## Exercise requirements
[1] Print, word for word, the part of the Wellpark forum thread that opens with the words containing "Apart from the" and closes with "to professional writing.".
[2] Continue the forum thread about the ship Wellpark from the point where it stops.

# Correspondence from Wellpark



## pentlandpirate

Discussion thread for Correspondence from Wellpark. If you would like to add a comment, click the New Reply button


----------



## agentroadrunner

Superb insight into ( and photos of ) the incident and into life aboard in general.

My father sailed with Hector Connell's father and I have always had an interest in the story of the ship which;

a/ bears the name of the park in my hometown where November Ceremonies are held each year.

b/ was the successor to the previous Wellpark on which my father sailed.

Great to hear ( read ) the story first hand...thanks for posting. (Thumb) 

A


----------



## Tynesider

Absolutely fascinating to read and brings back memories of the days when the main form of communication between sea staff and their relatives was the letter. None of the instant contact today by email 


If I remember correctly WELLPARK was a sister ship to Clarksons CLARKSPEY and Turnbull Scotts TRONGATE


----------



## randcmackenzie

Sorry, No.

The Wellpark in question was a Mitsubishi built bulker with modified accommodation to facilitate use as a cadetship.
After the cadets were 'phased out' she became Ga Chau, still under Denholm, and is probably still trading under other owners.

Clarkspey was a much earlier Lithgows cargo ship which spent most of her Denholm life chartered to Port Line and named Port Campbell. On expiry of the charter she was sold to Counties Ship Management(Mavroleon) and renamed Kings Reach.

She had a younger faster sister named Clarkforth.

All above believed correct but not guaranteed, I can't remember anything about Trongate.


----------



## tom e kelso

Apart from the fascinating account of the rescue of the Vietnamese "boat people" and their subsequent enforced stay aboard Wellpark, your correspondent proves himself to be a gifted letter-writer, all the more so considering his relative youth. Whether he is still employed at sea or not, I would imagine that he could well turn his hand to professional writing.

This correspondence is in itself an outstanding piece of Merchant Navy social history.


----------



## Tynesider

Re CLARKSPEY, I must have got my ships mixed up. However, TRONGATE was a Mitsubishi built geared bulk carrier aprox 29500 mts deadweight, built 1977. From memory, I thought she was a sister to WELL PARK but it was a long time ago 



randcmackenzie said:


> Sorry, No.

## Data shown
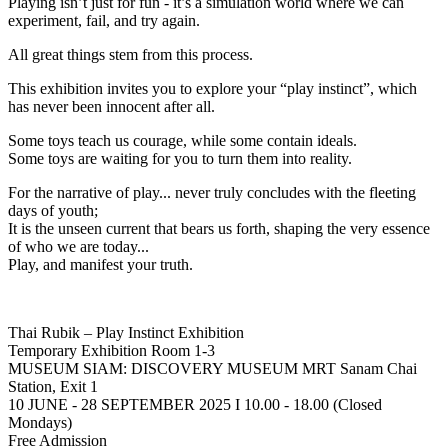
Playing isn’t just for fun - it’s a simulation world where we can
experiment, fail, and try again.
All great things stem from this process.
This exhibition invites you to explore your “play instinct”, which
has never been innocent after all.
Some toys teach us courage, while some contain ideals.
Some toys are waiting for you to turn them into reality.
For the narrative of play... never truly concludes with the fleeting
days of youth;
It is the unseen current that bears us forth, shaping the very essence
of who we are today...
Play, and manifest your truth.
Thai Rubik – Play Instinct Exhibition
Temporary Exhibition Room 1-3
MUSEUM SIAM: DISCOVERY MUSEUM MRT Sanam Chai
Station, Exit 1
10 JUNE - 28 SEPTEMBER 2025 I 10.00 - 18.00 (Closed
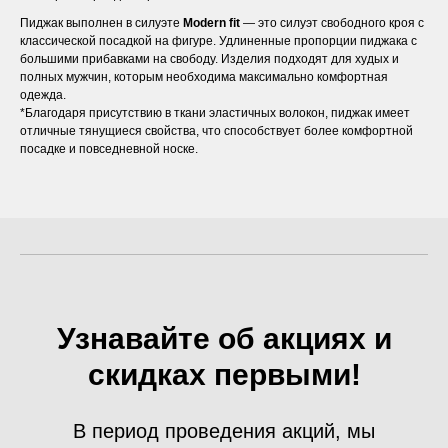
Пиджак выполнен в силуэте
Modern fit
— это силуэт свободного кроя с
классической посадкой на фигуре. Удлиненные пропорции пиджака с
большими прибавками на свободу. Изделия подходят для худых и
полных мужчин, которым необходима максимально комфортная
одежда.
*Благодаря присутствию в ткани эластичных волокон, пиджак имеет
отличные тянущиеся свойства, что способствует более комфортной
посадке и повседневной носке.
Узнавайте об акциях и
скидках первыми!
В период проведения акций, мы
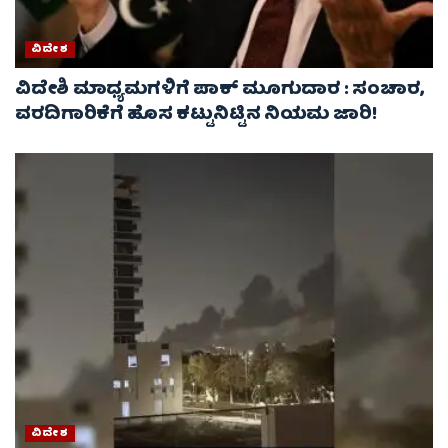
ವಿದೇಶ
ವಿದೇಶಿ ಮಾಧ್ಯಮಗಳಿಗೆ ಪಾಕ್‌ ಮೂಗುದಾರ : ಸಂಚಾರ,
ವರದಿಗಾರಿಕೆಗೆ ಹೊಸ ಕಟ್ಟುನಿಟ್ಟಿನ ನಿಯಮ ಜಾರಿ!
ವಿದೇಶ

## Exercise answers
[1]
Apart from the fascinating account of the rescue of the Vietnamese "boat people" and their subsequent enforced stay aboard Wellpark, your correspondent proves himself to be a gifted letter-writer, all the more so considering his relative youth. Whether he is still employed at sea or not, I would imagine that he could well turn his hand to professional writing.

[2]
> 
> The Wellpark in question was a Mitsubishi built bulker with modified accommodation to facilitate use as a cadetship.
> After the cadets were 'phased out' she became Ga Chau, still under Denholm, and is probably still trading under other owners.
> 
> Clarkspey was a much earlier Lithgows cargo ship which spent most of her Denholm life chartered to Port Line and named Port Campbell. On expiry of the charter she was sold to Counties Ship Management(Mavroleon) and renamed Kings Reach.
> 
> She had a younger faster sister named Clarkforth.
> 
> All above believed correct but not guaranteed, I can't remember anything about Trongate.


----------



## John Campbell

pentlandpirate said:


> Discussion thread for Correspondence from Wellpark. If you would like to add a comment, click the New Reply button


I so enjoyed the letters and they remineded me of my time as a cadet writing to my Mum, also on a farm in Caithness. Mail was just about the most important thing to us all and how we enjoyed those letters from home. 

Thank you Pirate for giving us all such a vivid description of the rescue and it was so fortunate that the lifeboat was eventually released - onload release gear not being mandatory then.
JC


----------



## pentlandpirate

*A cadet's life*

Were your days as a cadet some of the best days of your life?


----------



## eric brown

old fogies


----------



## Diesel Dan

Tynesider is correct - I was there. Clarkspey was April 1977, Wellpark about 1 month later, then Trongate. All built at Mitsubishi yard in Hiroshima.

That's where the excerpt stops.